小兰面色如常,回答也在意料之中,不过她偷瞄了马天复的两眼出卖了她,全神贯注的马天复是非常可怕的。
“小兰,我是没去过妓院,但不代表我什么都不懂。以你的姿色,纵不能为妓,亦可为娼,却做了随席,其中必有内情。我的店里,还需要不少你这样的女倌招揽客人,如果我明白其中原委,还可以去别的妓院去找。如果你不肯帮忙,那我只好去问老秦了。”
马天复神情严肃,小兰则低着头不吭声。
说找老秦,倒不是要去告状的意思。马天复这回不到无法可想是不会问老秦这个事的,因为老秦必然会全部代劳,又是一笔人情。上次为秦心武引气让马天复认识到自己还远没有资格带徒弟,而老秦又一直对自己抱有指望。这次来,马天复准备就干脆断了老秦的念想,这样对大家都好——那本神童拳谱他都没打算给老秦。至于得罪,应该不至于,老秦不是个不明事理的人,他毕竟才二十出头,没那个空也没那个能力操别人的心。
“说啊。”沉默了一会,平平淡淡两个字,从马天复嘴里吐出来,让小兰肩膀一抖。
“公子……小兰说了,您能不生气吗?”
“嗯……错不在你,我不生你气。且没人知道是你说的,说吧。”
小兰小声嘀咕了一句,马天复就听到“什么什么发红”。
“什么?大点声。”
“就……那个,有点红。”
“哦……”
看着马天复在那点头,小兰有些惊讶,又有些慌张:“这你都知道?这……你就知道了?”
“奶奶的,这个老东西。”马天复没好气地骂道。
小兰愈发不安:“你知道?你真知道?”
“唉……我就说么。也的确是,只有可能是这个原因了,不然没法解释。既然这样,那就只能碰碰运气了,挨家问问看,还有没有。剩下的缺,就多花点银子填吧,还能怎样。”
“那个……秦老爷说公子武功高强,有内功,不怕这个,所以……”小兰脸通红。
显然,马天复确实明白是怎么回事,虽然难以启齿,但小兰还是要解释一番。
“**发红据说行房之时对男方不利,损阳伤精,但古来医者从未有考证者。

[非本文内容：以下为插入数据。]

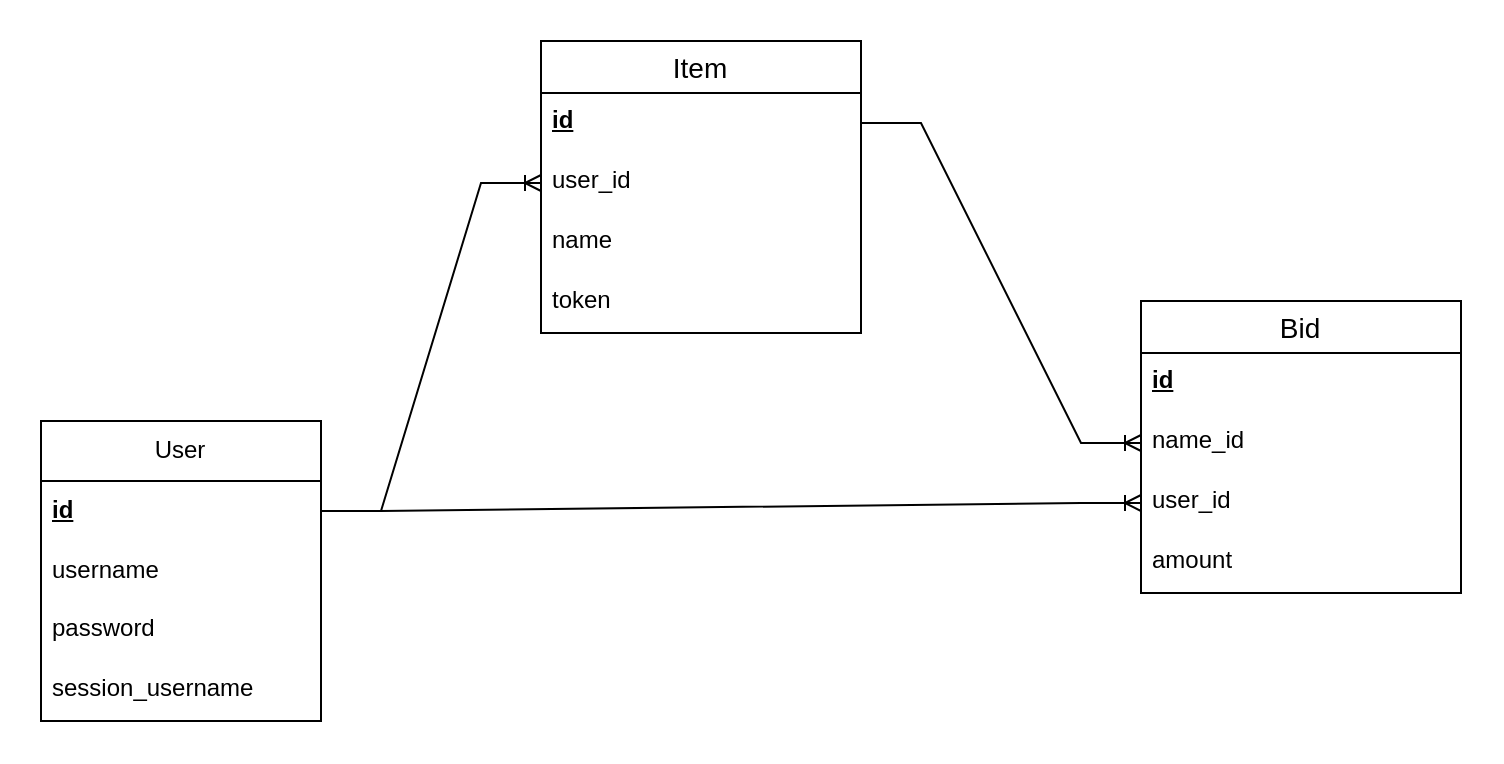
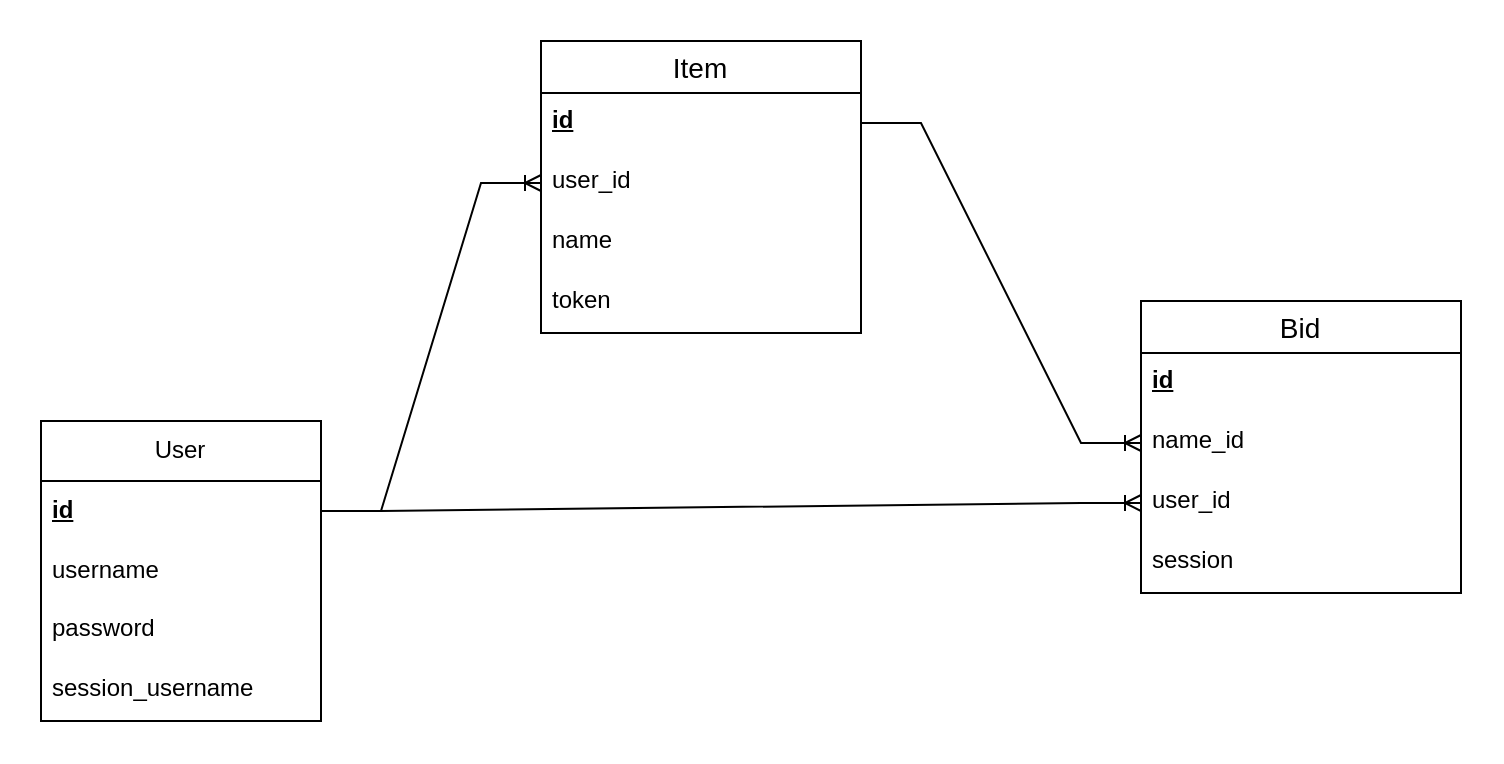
  <mxCell id="0" />
  <mxCell id="1" parent="0" />
  <mxCell id="2" value="User" style="swimlane;fontStyle=0;childLayout=stackLayout;horizontal=1;startSize=30;horizontalStack=0;resizeParent=1;resizeParentMax=0;resizeLast=0;collapsible=1;marginBottom=0;whiteSpace=wrap;html=1;" vertex="1" parent="1"><mxGeometry x="20" y="210" width="140" height="150" as="geometry"><mxRectangle x="110" y="120" width="70" height="30" as="alternateBounds" /></mxGeometry></mxCell>
  <mxCell id="3" value="id" style="text;strokeColor=none;fillColor=none;align=left;verticalAlign=middle;spacingLeft=4;spacingRight=4;overflow=hidden;points=[[0,0.5],[1,0.5]];portConstraint=eastwest;rotatable=0;whiteSpace=wrap;html=1;fontStyle=5" vertex="1" parent="2"><mxGeometry y="30" width="140" height="30" as="geometry" /></mxCell>
  <mxCell id="4" value="username" style="text;strokeColor=none;fillColor=none;align=left;verticalAlign=middle;spacingLeft=4;spacingRight=4;overflow=hidden;points=[[0,0.5],[1,0.5]];portConstraint=eastwest;rotatable=0;whiteSpace=wrap;html=1;" vertex="1" parent="2"><mxGeometry y="60" width="140" height="30" as="geometry" /></mxCell>
  <mxCell id="5" value="password" style="text;strokeColor=none;fillColor=none;spacingLeft=4;spacingRight=4;overflow=hidden;rotatable=0;points=[[0,0.5],[1,0.5]];portConstraint=eastwest;fontSize=12;whiteSpace=wrap;html=1;" vertex="1" parent="2"><mxGeometry y="90" width="140" height="30" as="geometry" /></mxCell>
  <mxCell id="6" value="session_username" style="text;strokeColor=none;fillColor=none;spacingLeft=4;spacingRight=4;overflow=hidden;rotatable=0;points=[[0,0.5],[1,0.5]];portConstraint=eastwest;fontSize=12;whiteSpace=wrap;html=1;" vertex="1" parent="2"><mxGeometry y="120" width="140" height="30" as="geometry" /></mxCell>
  <mxCell id="7" value="Item" style="swimlane;fontStyle=0;childLayout=stackLayout;horizontal=1;startSize=26;horizontalStack=0;resizeParent=1;resizeParentMax=0;resizeLast=0;collapsible=1;marginBottom=0;align=center;fontSize=14;" vertex="1" parent="1"><mxGeometry x="270" y="20" width="160" height="146" as="geometry" /></mxCell>
  <mxCell id="8" value="&lt;b&gt;&lt;u&gt;id&lt;/u&gt;&lt;/b&gt;" style="text;strokeColor=none;fillColor=none;spacingLeft=4;spacingRight=4;overflow=hidden;rotatable=0;points=[[0,0.5],[1,0.5]];portConstraint=eastwest;fontSize=12;whiteSpace=wrap;html=1;" vertex="1" parent="7"><mxGeometry y="26" width="160" height="30" as="geometry" /></mxCell>
  <mxCell id="9" value="user_id" style="text;strokeColor=none;fillColor=none;spacingLeft=4;spacingRight=4;overflow=hidden;rotatable=0;points=[[0,0.5],[1,0.5]];portConstraint=eastwest;fontSize=12;whiteSpace=wrap;html=1;" vertex="1" parent="7"><mxGeometry y="56" width="160" height="30" as="geometry" /></mxCell>
  <mxCell id="10" value="name" style="text;strokeColor=none;fillColor=none;spacingLeft=4;spacingRight=4;overflow=hidden;rotatable=0;points=[[0,0.5],[1,0.5]];portConstraint=eastwest;fontSize=12;whiteSpace=wrap;html=1;" vertex="1" parent="7"><mxGeometry y="86" width="160" height="30" as="geometry" /></mxCell>
  <mxCell id="11" value="token" style="text;strokeColor=none;fillColor=none;spacingLeft=4;spacingRight=4;overflow=hidden;rotatable=0;points=[[0,0.5],[1,0.5]];portConstraint=eastwest;fontSize=12;whiteSpace=wrap;html=1;" vertex="1" parent="7"><mxGeometry y="116" width="160" height="30" as="geometry" /></mxCell>
  <mxCell id="12" value="Bid" style="swimlane;fontStyle=0;childLayout=stackLayout;horizontal=1;startSize=26;horizontalStack=0;resizeParent=1;resizeParentMax=0;resizeLast=0;collapsible=1;marginBottom=0;align=center;fontSize=14;" vertex="1" parent="1"><mxGeometry x="570" y="150" width="160" height="146" as="geometry" /></mxCell>
  <mxCell id="13" value="&lt;b&gt;&lt;u&gt;id&lt;/u&gt;&lt;/b&gt;" style="text;strokeColor=none;fillColor=none;spacingLeft=4;spacingRight=4;overflow=hidden;rotatable=0;points=[[0,0.5],[1,0.5]];portConstraint=eastwest;fontSize=12;whiteSpace=wrap;html=1;" vertex="1" parent="12"><mxGeometry y="26" width="160" height="30" as="geometry" /></mxCell>
  <mxCell id="14" value="name_id" style="text;strokeColor=none;fillColor=none;spacingLeft=4;spacingRight=4;overflow=hidden;rotatable=0;points=[[0,0.5],[1,0.5]];portConstraint=eastwest;fontSize=12;whiteSpace=wrap;html=1;" vertex="1" parent="12"><mxGeometry y="56" width="160" height="30" as="geometry" /></mxCell>
  <mxCell id="15" value="user_id" style="text;strokeColor=none;fillColor=none;spacingLeft=4;spacingRight=4;overflow=hidden;rotatable=0;points=[[0,0.5],[1,0.5]];portConstraint=eastwest;fontSize=12;whiteSpace=wrap;html=1;" vertex="1" parent="12"><mxGeometry y="86" width="160" height="30" as="geometry" /></mxCell>
- <mxCell id="16" value="amount" style="text;strokeColor=none;fillColor=none;spacingLeft=4;spacingRight=4;overflow=hidden;rotatable=0;points=[[0,0.5],[1,0.5]];portConstraint=eastwest;fontSize=12;whiteSpace=wrap;html=1;" vertex="1" parent="12"><mxGeometry y="116" width="160" height="30" as="geometry" /></mxCell>
+ <mxCell id="16" value="session" style="text;strokeColor=none;fillColor=none;spacingLeft=4;spacingRight=4;overflow=hidden;rotatable=0;points=[[0,0.5],[1,0.5]];portConstraint=eastwest;fontSize=12;whiteSpace=wrap;html=1;" vertex="1" parent="12"><mxGeometry y="116" width="160" height="30" as="geometry" /></mxCell>
  <mxCell id="17" value="" style="edgeStyle=entityRelationEdgeStyle;fontSize=12;html=1;endArrow=ERoneToMany;rounded=0;entryX=0;entryY=0.5;entryDx=0;entryDy=0;exitX=1;exitY=0.5;exitDx=0;exitDy=0;" edge="1" parent="1" source="8" target="14"><mxGeometry width="100" height="100" relative="1" as="geometry"><mxPoint x="210" y="420" as="sourcePoint" /><mxPoint x="310" y="320" as="targetPoint" /></mxGeometry></mxCell>
  <mxCell id="18" value="" style="edgeStyle=entityRelationEdgeStyle;fontSize=12;html=1;endArrow=ERoneToMany;rounded=0;entryX=0;entryY=0.5;entryDx=0;entryDy=0;exitX=1;exitY=0.5;exitDx=0;exitDy=0;" edge="1" parent="1" source="3" target="15"><mxGeometry width="100" height="100" relative="1" as="geometry"><mxPoint x="410" y="410" as="sourcePoint" /><mxPoint x="510" y="310" as="targetPoint" /></mxGeometry></mxCell>
  <mxCell id="19" value="" style="edgeStyle=entityRelationEdgeStyle;fontSize=12;html=1;endArrow=ERoneToMany;rounded=0;entryX=0;entryY=0.5;entryDx=0;entryDy=0;exitX=1;exitY=0.5;exitDx=0;exitDy=0;" edge="1" parent="1" source="3" target="9"><mxGeometry width="100" height="100" relative="1" as="geometry"><mxPoint x="160" y="240" as="sourcePoint" /><mxPoint x="170" y="70" as="targetPoint" /></mxGeometry></mxCell>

另外什么克夫之类说法,只能说宁可信其有吧。不过我是不信。”
“啊……那昨晚公子为何没有……”
“昨晚……你没说,我又不知道。”
小兰先一捂嘴,然后双手捂脸跑出去了。即便出身青楼,亲口说出这种让人以为她是在求欢的话,犹是羞愧难当。
直到此时,马天复回想刚才的对话,笑了两声,随后又陷入沉思。